Investing.com -- UBS Global Research analysts have examined the European equity market and identified several key drivers for investors.

While maintaining a neutral stance on the region as a whole, the firm notes the emergence of single stock opportunities spurred by potential macro and structural catalysts.

These catalysts include the possibility of a more pro-growth German government, a potential ceasefire or peace agreement between Russia and Ukraine, an improving outlook for manufacturing activity, and trade tariff discussions between the US and EU that could lead to increased defense spending in Europe.

The "Six ways to invest in Europe" list is structured around six equity drivers that stem from these catalysts.

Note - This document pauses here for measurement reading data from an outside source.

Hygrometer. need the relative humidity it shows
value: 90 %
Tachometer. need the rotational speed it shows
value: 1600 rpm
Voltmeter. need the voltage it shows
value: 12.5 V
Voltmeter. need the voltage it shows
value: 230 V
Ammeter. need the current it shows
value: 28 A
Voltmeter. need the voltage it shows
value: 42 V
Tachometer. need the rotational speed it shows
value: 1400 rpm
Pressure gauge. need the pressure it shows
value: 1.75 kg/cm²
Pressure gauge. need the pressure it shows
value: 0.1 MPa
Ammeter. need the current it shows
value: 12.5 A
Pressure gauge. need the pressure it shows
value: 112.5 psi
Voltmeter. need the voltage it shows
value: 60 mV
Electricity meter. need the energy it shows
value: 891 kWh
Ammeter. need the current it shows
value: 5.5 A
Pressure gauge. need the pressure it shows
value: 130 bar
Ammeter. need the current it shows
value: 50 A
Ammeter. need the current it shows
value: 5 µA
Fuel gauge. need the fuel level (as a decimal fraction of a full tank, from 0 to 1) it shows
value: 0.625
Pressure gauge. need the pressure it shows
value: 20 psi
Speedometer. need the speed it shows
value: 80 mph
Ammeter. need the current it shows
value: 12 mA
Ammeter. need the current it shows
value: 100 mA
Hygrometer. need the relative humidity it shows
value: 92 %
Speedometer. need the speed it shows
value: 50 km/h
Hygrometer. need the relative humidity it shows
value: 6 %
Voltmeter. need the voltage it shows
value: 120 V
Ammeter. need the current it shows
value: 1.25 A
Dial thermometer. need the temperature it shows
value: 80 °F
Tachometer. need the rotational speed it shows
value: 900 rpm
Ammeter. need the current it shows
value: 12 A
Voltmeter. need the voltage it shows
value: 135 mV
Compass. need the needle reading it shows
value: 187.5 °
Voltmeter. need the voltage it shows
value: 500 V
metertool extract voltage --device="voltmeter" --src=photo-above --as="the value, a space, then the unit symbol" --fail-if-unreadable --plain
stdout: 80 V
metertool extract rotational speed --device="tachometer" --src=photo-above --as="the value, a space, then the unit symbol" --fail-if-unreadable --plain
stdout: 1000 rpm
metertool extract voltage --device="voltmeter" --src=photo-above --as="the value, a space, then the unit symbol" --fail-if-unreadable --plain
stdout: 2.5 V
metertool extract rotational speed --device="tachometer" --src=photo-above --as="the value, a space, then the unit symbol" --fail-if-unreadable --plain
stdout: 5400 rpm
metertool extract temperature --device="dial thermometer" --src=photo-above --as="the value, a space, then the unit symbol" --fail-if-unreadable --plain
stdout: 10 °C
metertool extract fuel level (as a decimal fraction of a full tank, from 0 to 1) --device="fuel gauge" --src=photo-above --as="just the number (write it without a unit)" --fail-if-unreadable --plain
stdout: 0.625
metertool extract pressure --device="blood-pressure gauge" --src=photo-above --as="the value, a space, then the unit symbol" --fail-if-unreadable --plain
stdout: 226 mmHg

The report suggests that investors could choose to invest in one or more of these drivers. However, it advises that a diversified investment strategy across all six segments may be the best approach to optimize the balance between risk and returns.

Several specific areas and companies are highlighted in the UBS report as potentially benefiting from these catalysts.

The potential for pro-growth fiscal policies and less restrictive regulations in Germany, along with tax cuts, lower energy costs, and increased consumer confidence, is expected to benefit the industrial, real estate, and material sectors.

Additionally, the report points to the rise in security investments and defense spending in Europe as another key driver. Europe’s defense sector is considered particularly attractive, with strong structural growth drivers.

In the event of a ceasefire in the Russia-Ukraine conflict, the rebuilding of Ukraine and the subsequent economic recovery in Eastern Europe could create long-term opportunities for infrastructure and materials companies.

Lower energy costs, potentially resulting from improved political relations and the restoration of Russian gas flows, could also stimulate European economic growth by reducing costs for both companies and consumers. The industrials, chemicals, and automotive sectors are among those that could benefit from this.

Finally, the report acknowledges the ongoing risks associated with global trade tensions. In this context, European companies with limited trade risks and strong pricing power are seen as attractive, particularly select stocks in industries such as telecommunications, real estate, utilities, financials, and health care, which tend to be less exposed to tariffs.